Hacker News new | ask | show | jobs
by wbarber 843 days ago
What's to say this isn't just a demonstration of memorization capabilities? For example, rephrasing the logic of the question or even just simple randomizing the order of the multiple choice answers to these questions often dramatically impacts performance. For example, every model in the Claude 3 family repeats the memorized solution to the lion, goat, wolf riddle regardless of how I modify the riddle.
2 comments

If the answers were Googleable, presumably smart humans with Internet access wouldn't do barely better than chance?
GPT-4 used to have the same issue with this puzzle early on but they've fixed since then (the fix was like mid 2023).
The fix is to train it on this puzzle and variants of it, meaning it memorized this pattern. It still fail similar puzzles if given in a different structure, until they feed it that structure as well.

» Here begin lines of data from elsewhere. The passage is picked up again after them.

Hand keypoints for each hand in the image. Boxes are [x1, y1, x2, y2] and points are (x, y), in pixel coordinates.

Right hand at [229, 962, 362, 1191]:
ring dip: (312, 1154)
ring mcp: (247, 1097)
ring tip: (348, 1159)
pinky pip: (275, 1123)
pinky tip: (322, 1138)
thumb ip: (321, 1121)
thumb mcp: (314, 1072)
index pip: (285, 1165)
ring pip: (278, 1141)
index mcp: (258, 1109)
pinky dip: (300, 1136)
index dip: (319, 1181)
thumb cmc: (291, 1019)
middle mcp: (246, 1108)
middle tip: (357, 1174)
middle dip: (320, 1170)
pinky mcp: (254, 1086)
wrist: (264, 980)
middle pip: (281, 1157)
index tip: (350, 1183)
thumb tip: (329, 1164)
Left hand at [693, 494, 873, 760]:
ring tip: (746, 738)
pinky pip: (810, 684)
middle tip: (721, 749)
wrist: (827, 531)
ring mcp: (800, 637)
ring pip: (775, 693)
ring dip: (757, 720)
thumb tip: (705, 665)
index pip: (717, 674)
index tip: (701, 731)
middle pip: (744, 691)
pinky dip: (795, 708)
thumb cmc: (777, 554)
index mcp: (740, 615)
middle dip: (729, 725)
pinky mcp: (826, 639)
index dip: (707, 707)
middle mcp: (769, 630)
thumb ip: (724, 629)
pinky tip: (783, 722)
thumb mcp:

LLMs is more like programming than human intelligence, they need to program in the solution to these riddles very much like we did expert systems in the past. The main new thing we get here is natural language compatibility, but other than that the programming seems to be the same or weaker than old programming of expert systems. The other big thing is that there is already a ton of solutions on the web coded in natural language, such as all the tutorials etc, so you get all of those programs for free.

But other than that these LLMs seems to have exactly the same problems and limitations and strengths as expert systems. They don't generalize in a flexible enough manner to solve problems like a human.